How to Open a PPF Account Online
Opening a PPF account has become easier thanks to digital banking services.
Step 1: Log In to Your Bank Account
Access internet banking or your bank's mobile banking application.
Step 2: Select PPF Services
Navigate to sections such as:
- Investments
- Government Schemes
- PPF Account Opening
Step 3: Enter Required Information
Provide:
- PAN details
- Address information
- Branch details
- Nominee information
Step 4: Complete Verification
Verify your identity using Aadhaar-linked OTP authentication.
Step 5: Make Initial Deposit
Deposit the minimum required amount to activate the account.
Once completed, the PPF account becomes operational.
How to Open a PPF Account Offline
Those who prefer offline banking can open a PPF account at authorized banks or post offices.
Required Steps
- Visit the nearest authorized branch or post office.
- Collect the PPF application form.
- Fill in personal and nominee details.
- Submit KYC documents.
- Deposit the initial contribution through cash or cheque.

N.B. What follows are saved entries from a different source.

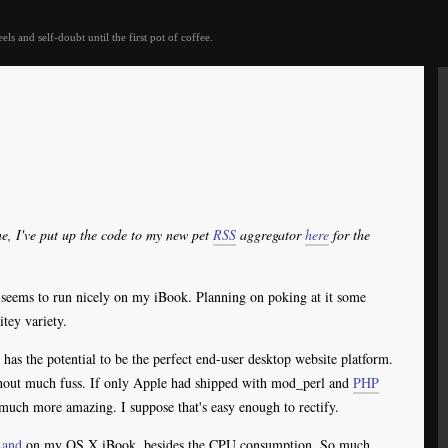
eels and self-doubt until the first pot of coffee.
ne, I've put up the code to my new pet
RSS
aggregator
here
for the
 seems to run nicely on my iBook. Planning on poking at it some
itey variety.
has the potential to be the perfect end-user desktop website platform.
hout much fuss. If only Apple had shipped with mod_perl and
PHP
much more amazing. I suppose that's easy enough to rectify.
Land
on my OS X iBook, besides the CPU consumption. So much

- Complete document verification.
After successful processing, the institution will issue a passbook and account details.
Documents Required
Generally, applicants need:
- PAN Card
- Aadhaar Card
- Passport-size photograph
- Address proof
- Nominee details
Additional documentation may be requested depending on the institution.
Final Thoughts
Both PF and PPF play important roles in long-term financial planning, but they are designed for different purposes. PF helps salaried employees build retirement savings through mandatory contributions, while PPF offers a flexible, government-backed investment avenue open to everyone.
For investors seeking a secure, tax-efficient, and long-term savings option, PPF continues to be one of the most reliable choices available in India.